■ **TASK ITEM**: Of the lines below, write out exactly those from the line with "Grass, 20: 150 -> 135" through the line with "Sheep, 150: 15 -> 30", both included, and skip the rest.

■ **DATA FOR THIS TASK**:
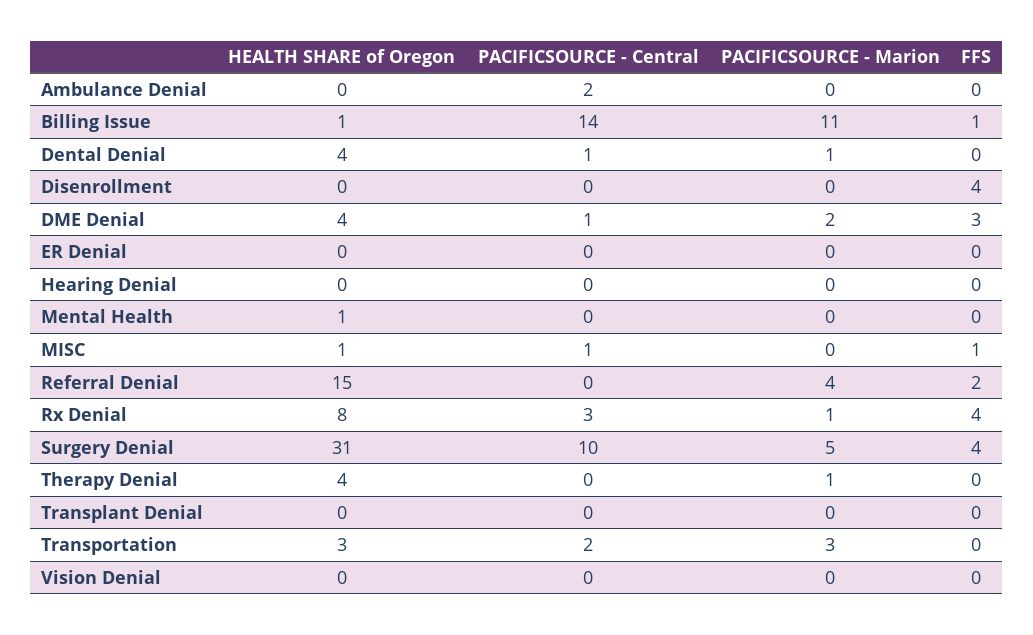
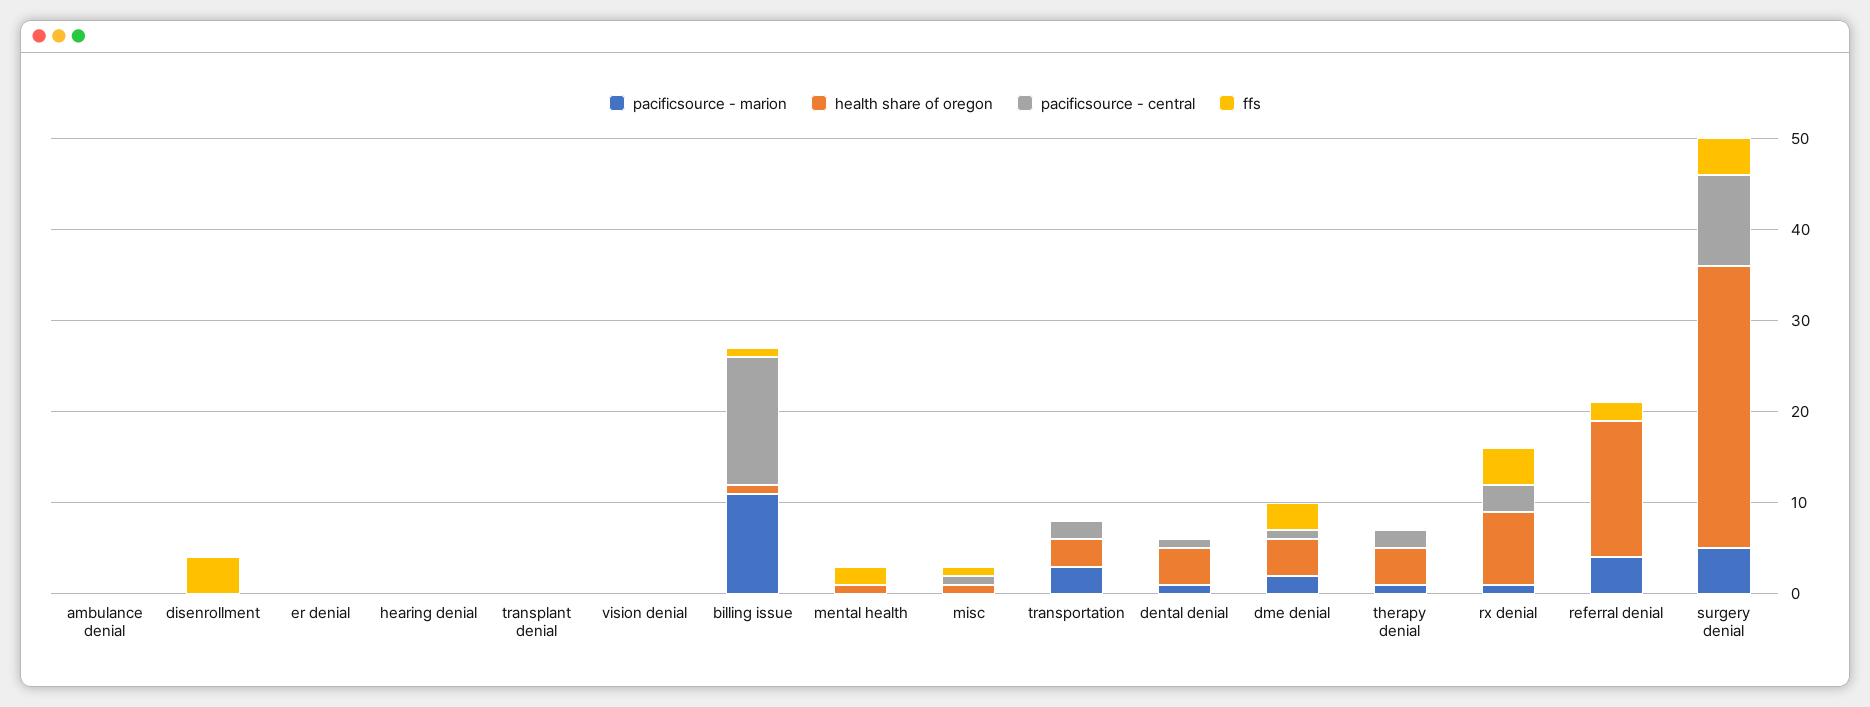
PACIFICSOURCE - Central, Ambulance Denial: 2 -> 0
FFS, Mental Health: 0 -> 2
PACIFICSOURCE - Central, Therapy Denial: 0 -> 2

--

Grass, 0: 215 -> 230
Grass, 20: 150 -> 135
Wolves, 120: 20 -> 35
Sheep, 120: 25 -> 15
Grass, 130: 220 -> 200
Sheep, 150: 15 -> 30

■ **EXPECTED OUTPUT**:
Grass, 20: 150 -> 135
Wolves, 120: 20 -> 35
Sheep, 120: 25 -> 15
Grass, 130: 220 -> 200
Sheep, 150: 15 -> 30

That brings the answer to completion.